Source: GTM, NREL, SSR analysis

  • Winners and Losers
    • FirstSolar (FSLR) and, to a lesser extent, Canadian Solar (CSIQ) will benefit from trade restrictions.
      • FSLR is the biggest beneficiary as their solar modules are not CSPV and thus are exempt from any import restrictions. Any import restrictions should increase FSLR’s sales and margins in the U.S. and support FSLR’s earnings as they transition to their Series 6 modules.
      • CSIQ should also benefit to the extent that they can meet their needs with modules manufactured at their Canadian module assembly plants, which should be exempt from any restrictions.
      • Tesla’s (TSLA) SolarCity subsidiary would also benefit as it just opened a module manufacturing plant in Buffalo, NY, although the potential impact is small in the context of TSLA’s overall finances.
    • Foreign solar manufacturers, including JASO and JKS, benefitted from module and cell import volumes and pricing increases in anticipation of tariffs which will rapidly reverse once a remedy is put into effect, hurting results in the near term.
    • However, overall, we see few companies suffering significant impacts as the effect of a 50% tariff on total installed cost should be de minimis. Even the limited anticipated impact of 100% tariffs would likely only be temporary, as underlying module and BOS costs decline and the tariff rolls off.

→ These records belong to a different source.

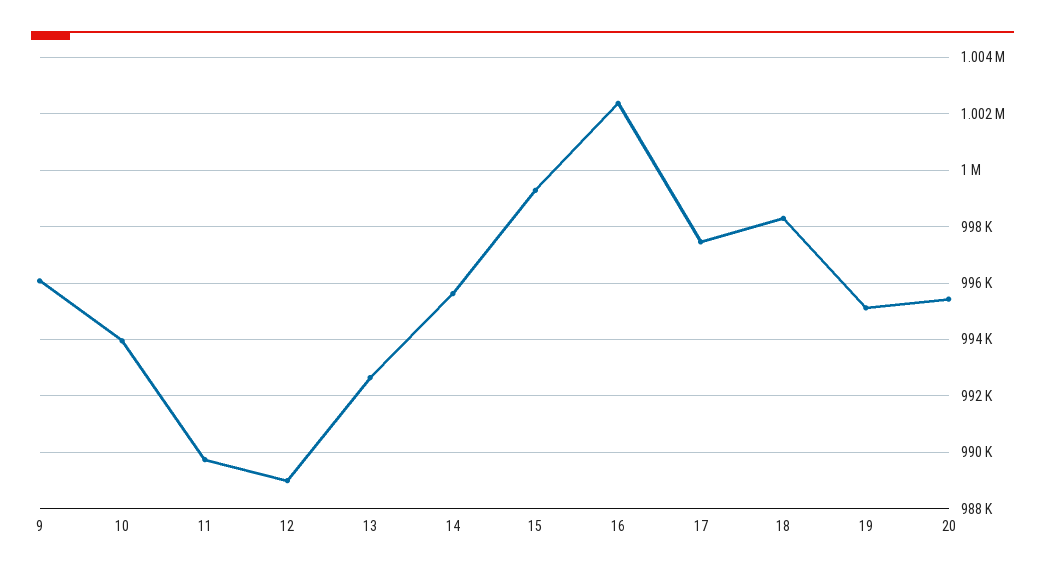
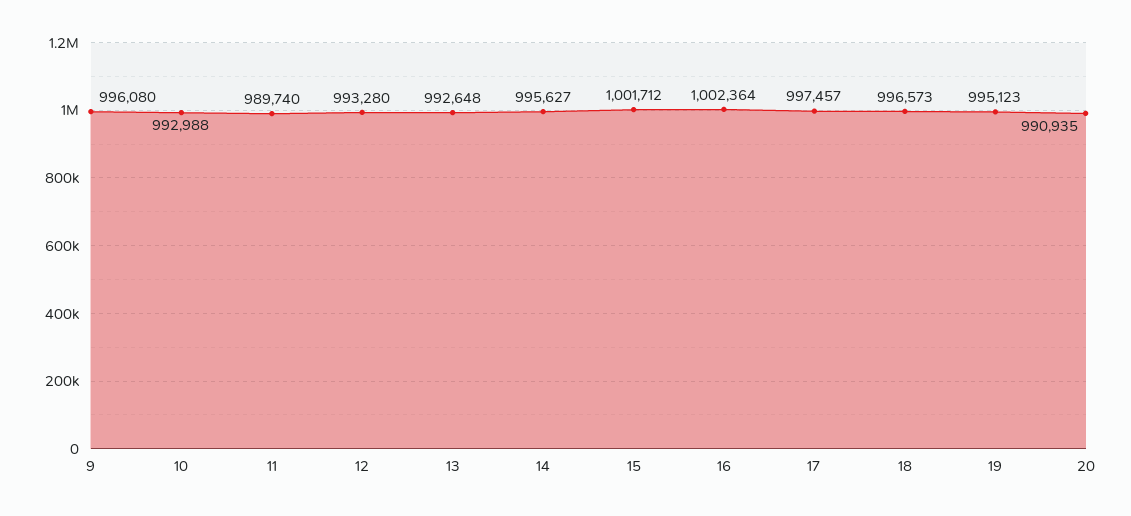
  {
    "9": 996080,
-   "10": 994000,
+   "10": 992988,
    "11": 989740,
-   "12": 989000,
+   "12": 993280,
    "13": 992648,
    "14": 995627,
-   "15": 999250,
+   "15": 1001712,
    "16": 1002364,
    "17": 997457,
-   "18": 998250,
+   "18": 996573,
    "19": 995123,
-   "20": 995500
+   "20": 990935
  }

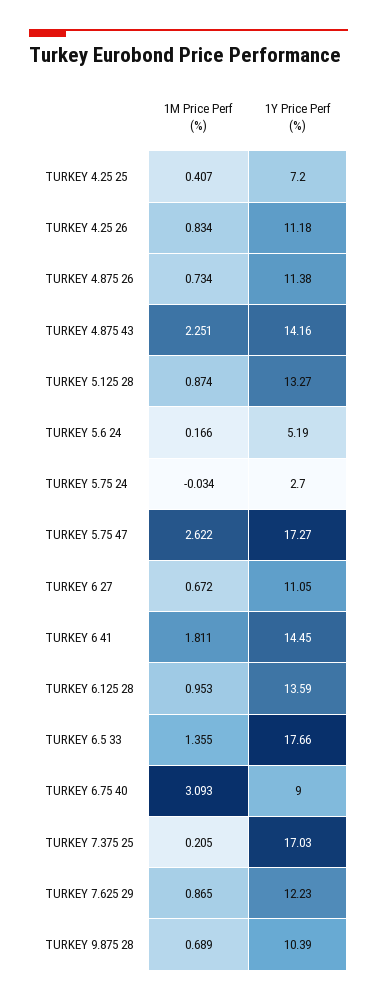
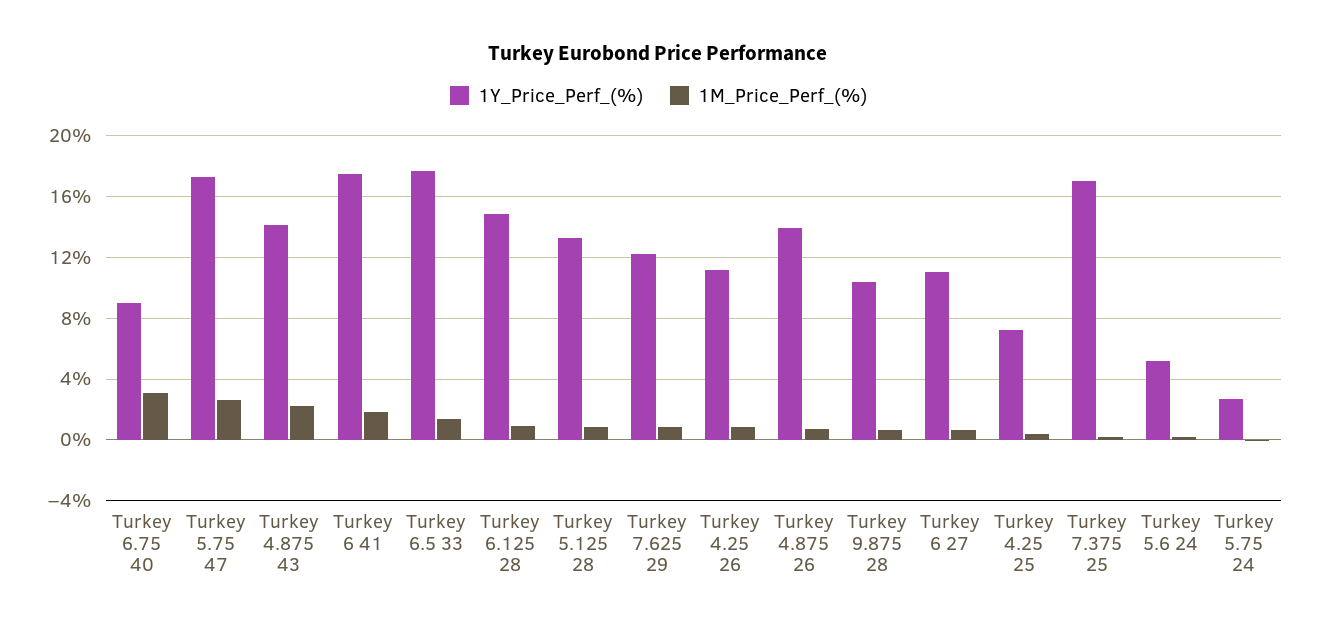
  {
    "1M Price Perf (%)": {
      "TURKEY 4.25 25": 0.407,
      "TURKEY 4.25 26": 0.834,
      "TURKEY 4.875 26": 0.734,
      "TURKEY 4.875 43": 2.251,
      "TURKEY 5.125 28": 0.874,
      "TURKEY 5.6 24": 0.166,
      "TURKEY 5.75 24": -0.034,
      "TURKEY 5.75 47": 2.622,
      "TURKEY 6 27": 0.672,
      "TURKEY 6 41": 1.811,
      "TURKEY 6.125 28": 0.953,
      "TURKEY 6.5 33": 1.355,
      "TURKEY 6.75 40": 3.093,
      "TURKEY 7.375 25": 0.205,
      "TURKEY 7.625 29": 0.865,
      "TURKEY 9.875 28": 0.689
    },
    "1Y Price Perf (%)": {
      "TURKEY 4.25 25": 7.2,
      "TURKEY 4.25 26": 11.18,
-     "TURKEY 4.875 26": 11.38,
+     "TURKEY 4.875 26": 14,
      "TURKEY 4.875 43": 14.16,
      "TURKEY 5.125 28": 13.27,
      "TURKEY 5.6 24": 5.19,
      "TURKEY 5.75 24": 2.7,
      "TURKEY 5.75 47": 17.27,
      "TURKEY 6 27": 11.05,
-     "TURKEY 6 41": 14.45,
+     "TURKEY 6 41": 17.5,
-     "TURKEY 6.125 28": 13.59,
+     "TURKEY 6.125 28": 15,
      "TURKEY 6.5 33": 17.66,
      "TURKEY 6.75 40": 9,
      "TURKEY 7.375 25": 17.03,
      "TURKEY 7.625 29": 12.23,
      "TURKEY 9.875 28": 10.39
    }
  }

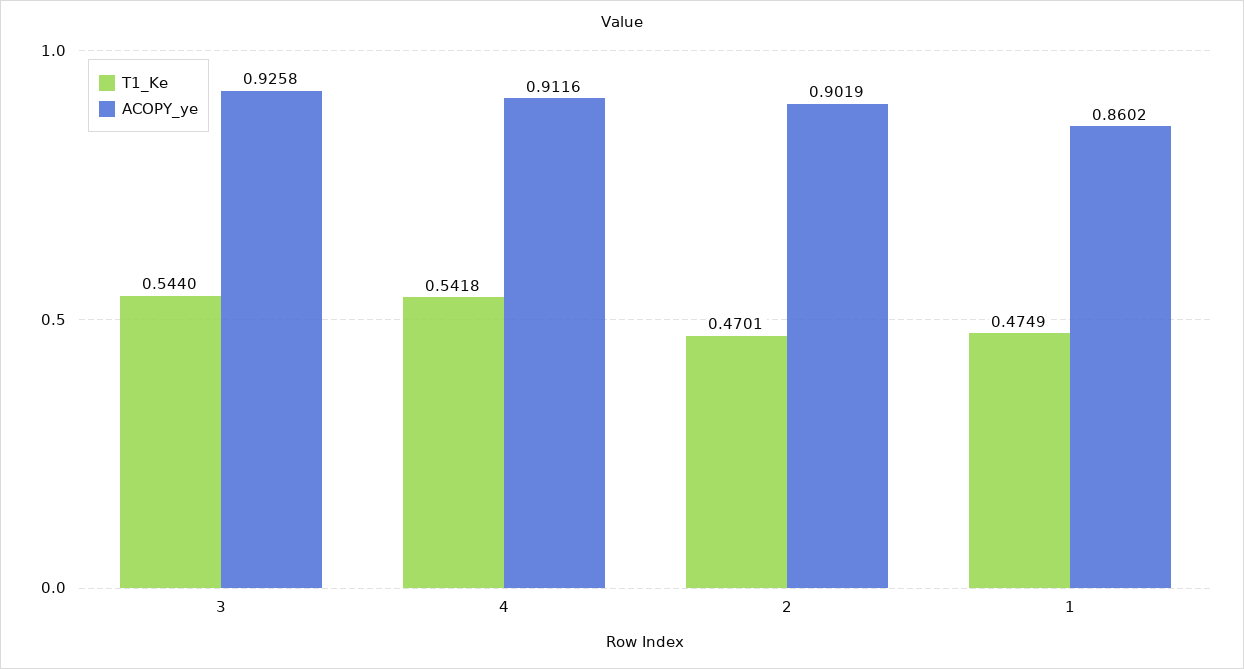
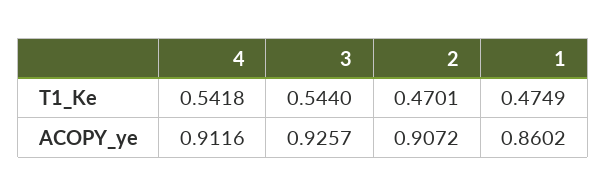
  {
    "T1_Ke": {
      "3": 0.544,
      "4": 0.5418,
      "2": 0.4701,
      "1": 0.4749
    },
    "ACOPY_ye": {
-     "3": 0.9258,
+     "3": 0.9257,
      "4": 0.9116,
-     "2": 0.9019,
+     "2": 0.9072,
      "1": 0.8602
    }
  }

Exhibit 6: Heat Map: Preferences Among Utilities, IPP and Clean Technology

Source: SSR analysis

©2018, SSR LLC, 225 High Ridge Road, Stamford, CT 06905. All rights reserved. The information contained in this report has been obtained from sources believed to be reliable, and its accuracy and completeness is not guaranteed. No representation or warranty, express or implied, is made as to the fairness, accuracy, completeness or correctness of the information and opinions contained herein.  The views and other information provided are subject to change without notice.  This report is issued without regard to the specific investment objectives, financial situation or particular needs of any specific recipient and is not construed as a solicitation or an offer to buy or sell any securities or related financial instruments. Past performance is not necessarily a guide to future results.

  1. A tariff-rate quota establishes an import quota that is tariff-free and then one or more levels of tariffs for imports above specified levels. For example, the first 10 million modules could be imported without quotas, the next five million modules could be imported with a quota of 30%, and a 50% tariff would be imposed on all further imports. 
  2. We will focus on the restrictions on module imports because modules incorporate cells and have been the primary import.